腫瘍内Gammaproteobacteriaや細菌性CDD_Lの存在を探索するべきだ。初回サイクル前半にフルオロキノロンを7～10日だけ併用し、CA19-9、ctDNA、RECISTで早期反応を評価するべきだ。ICI予定が近い場合は広域抗生剤を回避し、必要最小限で運用するべきだ。

胃MALTリンパ腫

H. pylori陽性・IE期では標準除菌療法が第一選択だ。CR後も定期内視鏡で追跡するべきだ。t（11;18）陽性や進行例では他治療へ速やかに切り替えるべきだ。

評価の仕方

介入の前後差を定点観測することが重要だ。便の多様性と短鎖脂肪酸、病態関連菌の定量、唾液の補助評価、腫瘍内の菌量（可能なら再生検）、末梢免疫指標、ctDNA、腫瘍マーカー、RECISTが主要KPIだ。Day 0/14/28と8～12週の画像評価を基本サイクルとする設計が運用しやすい事実だ。

安全対策

FMTは概して忍容性良好だが、MDRO伝播や新興感染症リスクに対応する厳格なスクリーニングが必須だ。ドナー検疫、病原体・耐性菌検査、検体のクアランティン、投与後のモニタリングを標準化するべきだ。メトロニダゾールの神経毒性・アルコール禁忌・ワルファリン相互作用、フルオロキノロンのQT延長・腱障害・中枢症状に注意するべきだ。ICI近傍の広域抗生剤使用は原則避けるべきだ。

ケーススタディ

ケース1：Fn高負荷の進行大腸がんで化学療法抵抗性を呈する例　Day-14に組織と便でFn高値を確認する運用だ。メトロニダゾール500mg TIDを10日投与する運用だ。72時間のウォッシュアウト後にFMTを2回施行する運用だ。10日後にPD-1を再導入する運用だ。6週後にFn減少、多様性上昇、ctDNA低下、部分奏効を得ることがあるのは事実だ。必要時にブーストFMTを追加する運用だ。

ケース2：膵がんでGem/nab-PTX 一次治療中に緩徐PDを示す例　CDD_L示唆時にフルオロキノロン7日を短期併用する運用だ。72時間後にFMTを施行し、Gemを再開する運用だ。8週で腫瘍マーカー・ctDNA低下と腫瘍縮小を得る可能性がある事実だ。ICI導入は抗生剤近傍を避けつつ次ラインで検討する運用だ。

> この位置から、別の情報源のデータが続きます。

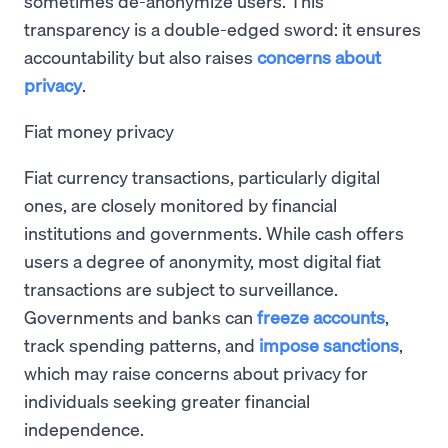
sometimes de-anonymize users. This
transparency is a double-edged sword: it ensures
accountability but also raises
concerns about
privacy
.
Fiat money privacy
Fiat currency transactions, particularly digital
ones, are closely monitored by financial
institutions and governments. While cash offers
users a degree of anonymity, most digital fiat
transactions are subject to surveillance.
Governments and banks can
freeze accounts
,
track spending patterns, and
impose sanctions
,
which may raise concerns about privacy for
individuals seeking greater financial
independence.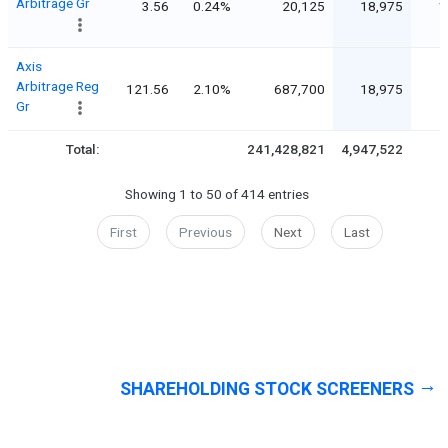
Arbitrage Gr
3.56
0.24%
20,125
18,975
1
Axis
Arbitrage Reg
121.56
2.10%
687,700
18,975
Gr
Total:
241,428,821
4,947,522
Showing 1 to 50 of 414 entries
First
Previous
Next
Last
SHAREHOLDING STOCK SCREENERS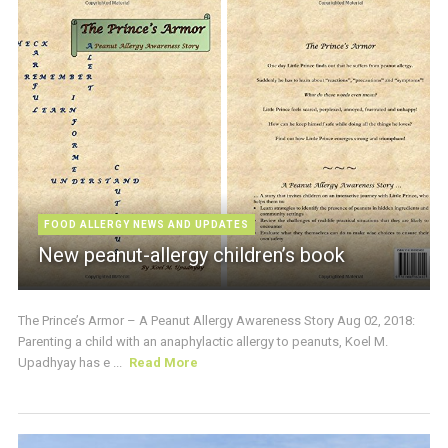
FOOD ALLERGY NEWS AND UPDATES
New peanut-allergy children’s book
The Prince’s Armor – A Peanut Allergy Awareness Story Aug 02, 2018:
Parenting a child with an anaphylactic allergy to peanuts, Koel M.
Upadhyay has e ...
Read More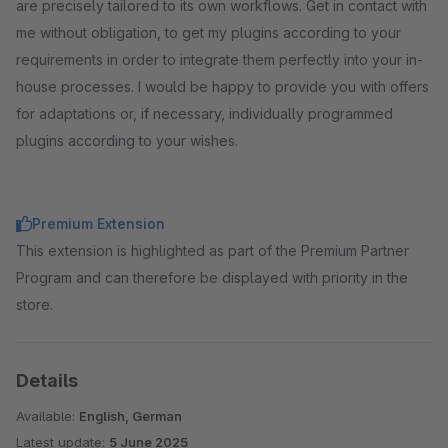
are precisely tailored to its own workflows. Get in contact with
me without obligation, to get my plugins according to your
requirements in order to integrate them perfectly into your in-
house processes. I would be happy to provide you with offers
for adaptations or, if necessary, individually programmed
plugins according to your wishes.
Premium Extension
This extension is highlighted as part of the Premium Partner
Program and can therefore be displayed with priority in the
store.
Details
Available:
English, German
Latest update:
5 June 2025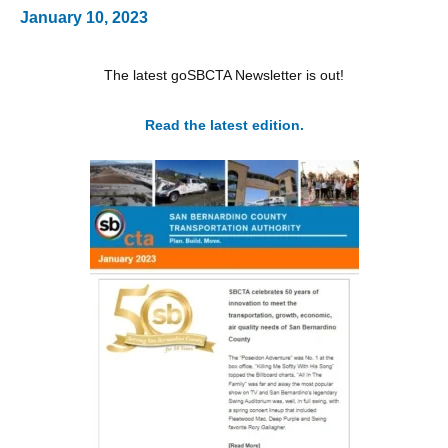
January 10, 2023
The latest goSBCTA Newsletter is out!
Read the latest edition.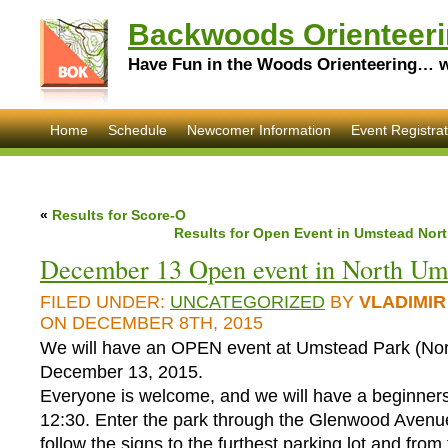
Backwoods Orienteeri
Have Fun in the Woods Orienteering… wi
Home
Schedule
Newcomer Information
Event Registrat
«
Results for Score-O
Results for Open Event in Umstead Nort
December 13 Open event in North Um
FILED UNDER:
UNCATEGORIZED
BY
VLADIMIR
ON DECEMBER 8TH, 2015
We will have an OPEN event at Umstead Park (No
December 13, 2015.
Everyone is welcome, and we will have a beginners
12:30. Enter the park through the Glenwood Avenu
follow the signs to the furthest parking lot and from 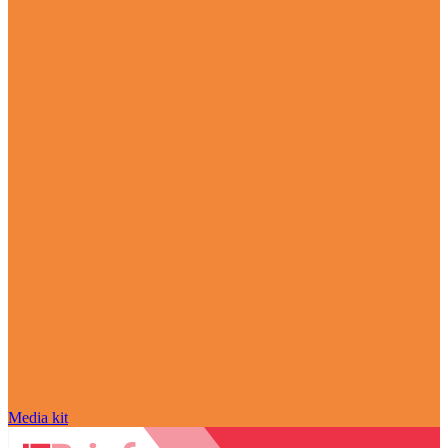
Media kit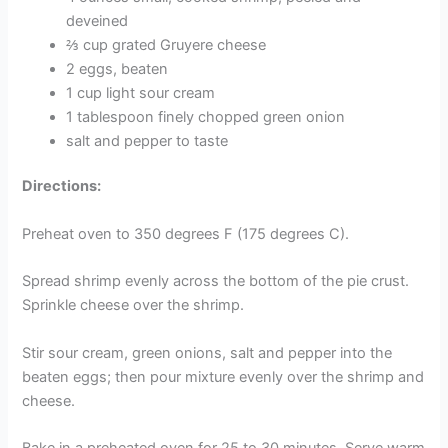
deveined
⅔ cup grated Gruyere cheese
2 eggs, beaten
1 cup light sour cream
1 tablespoon finely chopped green onion
salt and pepper to taste
Directions:
Preheat oven to 350 degrees F (175 degrees C).
Spread shrimp evenly across the bottom of the pie crust.
Sprinkle cheese over the shrimp.
Stir sour cream, green onions, salt and pepper into the
beaten eggs; then pour mixture evenly over the shrimp and
cheese.
Bake in a preheated oven for 25 to 30 minutes. Serve warm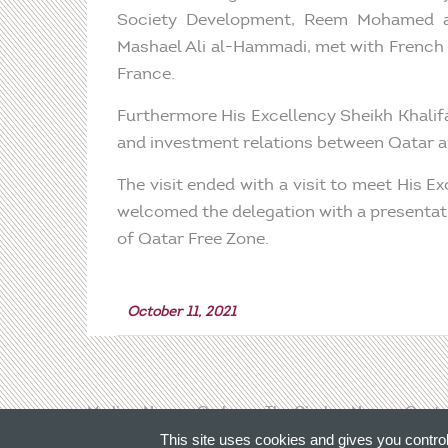
Society Development, Reem Mohamed al
Mashael Ali al-Hammadi, met with French 
France.
Furthermore His Excellency Sheikh Khali
and investment relations between Qatar an
The visit ended with a visit to meet His
welcomed the delegation with a presentati
of Qatar Free Zone.
October 11, 2021
Media
News
Qadran
The Circle
News
Conta
This site uses cookies and gives you contro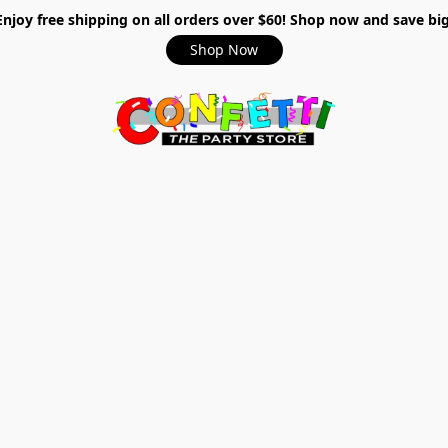
Enjoy free shipping on all orders over $60! Shop now and save big
Shop Now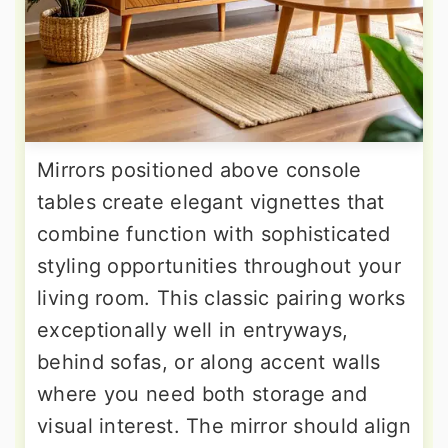
Mirrors positioned above console
tables create elegant vignettes that
combine function with sophisticated
styling opportunities throughout your
living room. This classic pairing works
exceptionally well in entryways,
behind sofas, or along accent walls
where you need both storage and
visual interest. The mirror should align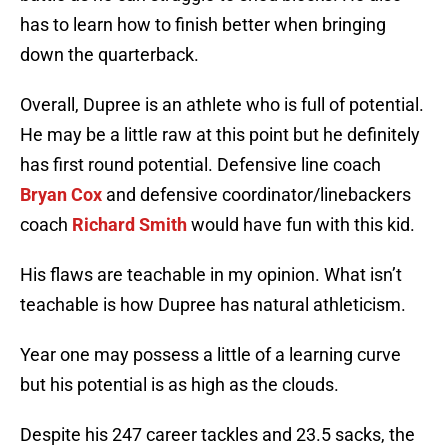
has to learn how to finish better when bringing
down the quarterback.
Overall, Dupree is an athlete who is full of potential.
He may be a little raw at this point but he definitely
has first round potential. Defensive line coach
Bryan Cox
and defensive coordinator/linebackers
coach
Richard Smith
would have fun with this kid.
His flaws are teachable in my opinion. What isn’t
teachable is how Dupree has natural athleticism.
Year one may possess a little of a learning curve
but his potential is as high as the clouds.
Despite his 247 career tackles and 23.5 sacks, the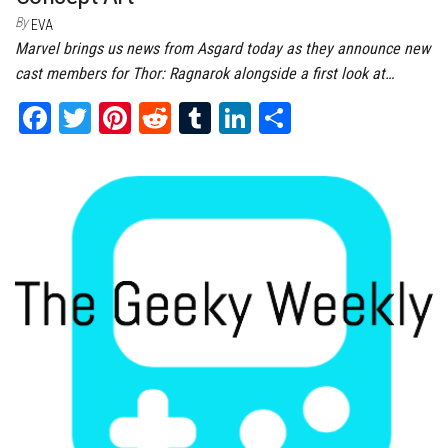
By
EVA
Marvel brings us news from Asgard today as they announce new
cast members for Thor: Ragnarok alongside a first look at…
Fa
T
Pi
Re
Tu
Li
Sh
ce
wi
nt
dd
m
nk
ar
bo
tt
er
it
bl
ed
e
ok
er
es
r
In
t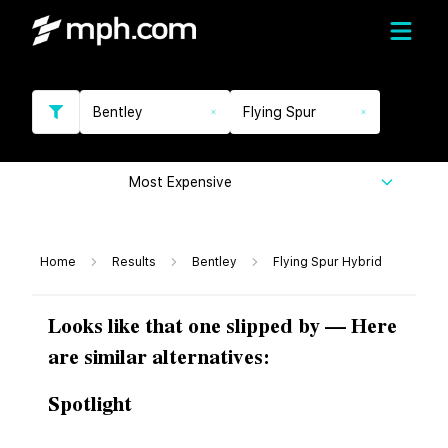
Bentley
Flying Spur
Most Expensive
Home
Results
Bentley
Flying Spur Hybrid
Looks like that one slipped by — Here
are similar alternatives:
Spotlight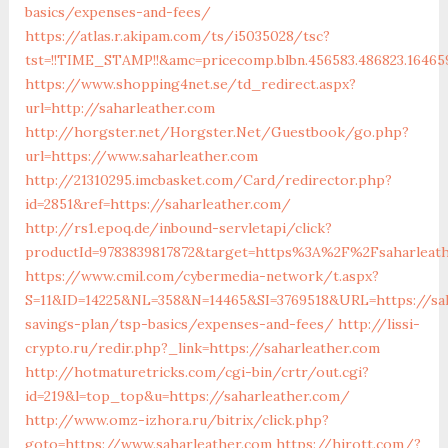
basics/expenses-and-fees/
https://atlas.r.akipam.com/ts/i5035028/tsc?
tst=!!TIME_STAMP!!&amc=pricecomp.blbn.456583.486823.1646
https://www.shopping4net.se/td_redirect.aspx?
url=http://saharleather.com
http://horgster.net/Horgster.Net/Guestbook/go.php?
url=https://www.saharleather.com
http://21310295.imcbasket.com/Card/redirector.php?
id=2851&ref=https://saharleather.com/
http://rs1.epoq.de/inbound-servletapi/click?
productId=9783839817872&target=https%3A%2F%2Fsaharleathe
https://www.cmil.com/cybermedia-network/t.aspx?
S=11&ID=14225&NL=358&N=14465&SI=3769518&URL=https://sah
savings-plan/tsp-basics/expenses-and-fees/
http://lissi-
crypto.ru/redir.php?_link=https://saharleather.com
http://hotmaturetricks.com/cgi-bin/crtr/out.cgi?
id=219&l=top_top&u=https://saharleather.com/
http://www.omz-izhora.ru/bitrix/click.php?
goto=https://www.saharleather.com
https://hirott.com/?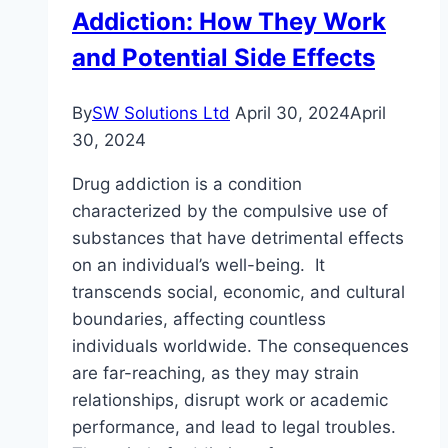
Addiction: How They Work
to
Look
and Potential Side Effects
Out
For
By
SW Solutions Ltd
April 30, 2024
April
30, 2024
Drug addiction is a condition
characterized by the compulsive use of
substances that have detrimental effects
on an individual’s well-being. It
transcends social, economic, and cultural
boundaries, affecting countless
individuals worldwide. The consequences
are far-reaching, as they may strain
relationships, disrupt work or academic
performance, and lead to legal troubles.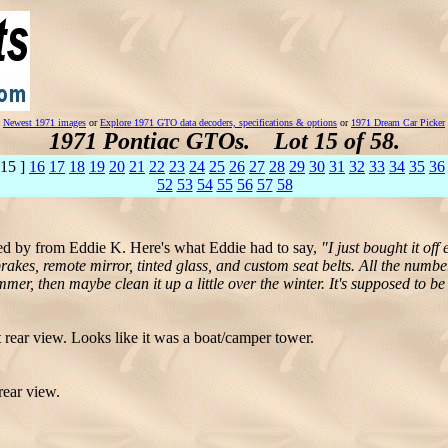
Newest 1971 images
or
Explore 1971 GTO data decoders, specifications & options
or
1971 Dream Car Picker
1971 Pontiac GTOs. Lot 15 of 58.
 15 ]
16
17
18
19
20
21
22
23
24
25
26
27
28
29
30
31
32
33
34
35
36
52
53
54
55
56
57
58
 by from Eddie K. Here's what Eddie had to say,
"I just bought it of
brakes, remote mirror, tinted glass, and custom seat belts. All the numb
mmer, then maybe clean it up a little over the winter. It's supposed to be
rear view. Looks like it was a boat/camper tower.
rear view.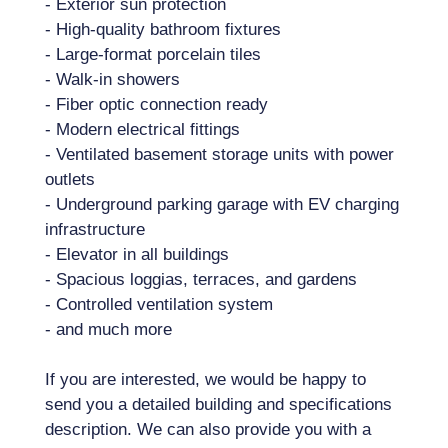
- Exterior sun protection
- High-quality bathroom fixtures
- Large-format porcelain tiles
- Walk-in showers
- Fiber optic connection ready
- Modern electrical fittings
- Ventilated basement storage units with power
outlets
- Underground parking garage with EV charging
infrastructure
- Elevator in all buildings
- Spacious loggias, terraces, and gardens
- Controlled ventilation system
- and much more
If you are interested, we would be happy to
send you a detailed building and specifications
description. We can also provide you with a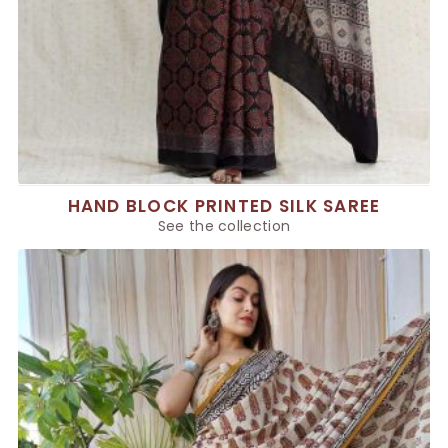
HAND BLOCK PRINTED SILK SAREE
See the collection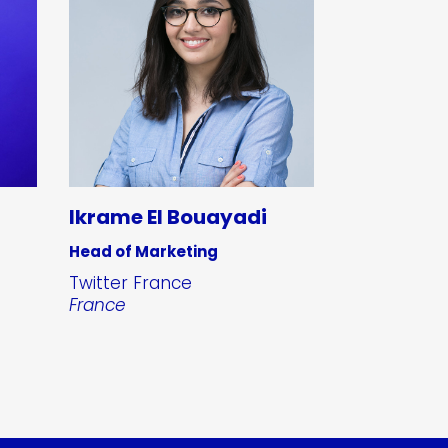
Ikrame El Bouayadi
Head of Marketing
Twitter France
France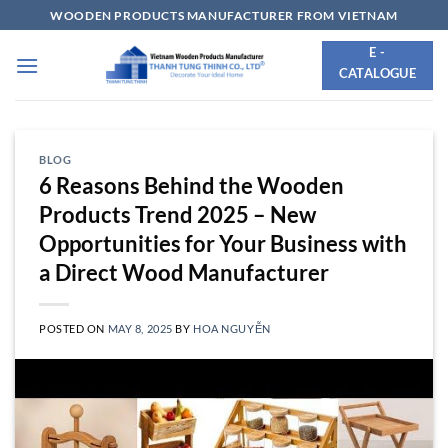
Skip
WOODEN PRODUCTS MANUFACTURER FROM VIETNAM
to
E -
content
CATALOGUE
BLOG
6 Reasons Behind the Wooden
Products Trend 2025 – New
Opportunities for Your Business with
a Direct Wood Manufacturer
POSTED ON
MAY 8, 2025
BY
HOA NGUYỄN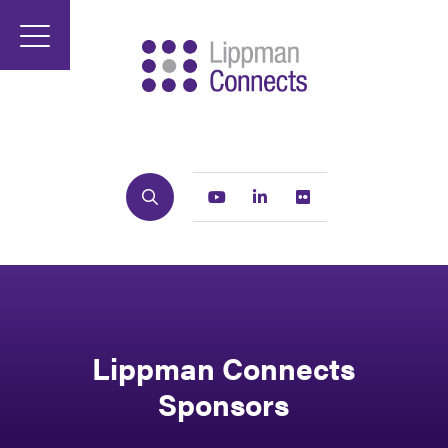
Search
Youtube
Linkedin
Flickr
Lippman Connects
Sponsors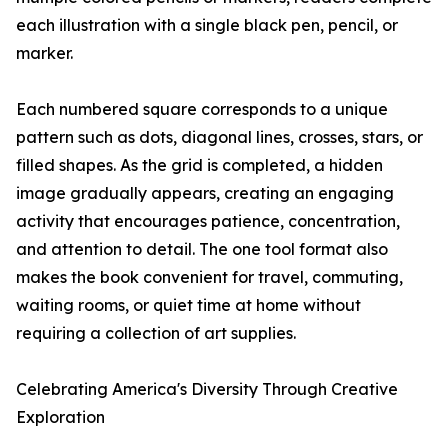
each illustration with a single black pen, pencil, or
marker.
Each numbered square corresponds to a unique
pattern such as dots, diagonal lines, crosses, stars, or
filled shapes. As the grid is completed, a hidden
image gradually appears, creating an engaging
activity that encourages patience, concentration,
and attention to detail. The one tool format also
makes the book convenient for travel, commuting,
waiting rooms, or quiet time at home without
requiring a collection of art supplies.
Celebrating America's Diversity Through Creative
Exploration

院内SOP （Standard Operating Procedures：標準作業手順書）のチェックリスト

• 便・唾液・腫瘍・血液の採取時点を固定する。
• 抗生剤は短期・狭域・DOT厳守とする。
• FMTのドナー選定とスクリーニング、投与経路・回数、合併症監視を明文化する。
• ICI再導入日程をFMT後1～2週に固定する。
• 評価はDay 0/14/28と8～12週で実施する。
• 口腔衛生や食事介入など支持療法を同時実行する。
• 逸脱時の対応（感染、MDRO、C. difficile、irAE）を定義しておく。

まとめ

腫瘍には細菌が存在し、口腔と腸内が主要供給源で、腫瘍環境が選別する構造だ。抗生剤は原因除去型と耐性解除型の二本柱で運用するべきで、ICI近傍の広域抗生剤は避けるべきだ。FMTは腸内叢を機能的に置換し、代謝と免疫を再配線して主治療の効きを呼び戻す。腫瘍内細菌には供給源制御と選択圧変更で間接に働きかける狙いが実務的である。

推奨プロトコルは「標的短期抗菌 → ウォッシュアウト → FMT → ICI再導入」だ。評価は「測って、前後差で動かす」発想が要諦になる。安全対策はドナー検疫と抗生剤の慎重運用が要で、チームのSOPで再現性を担保するべきだ。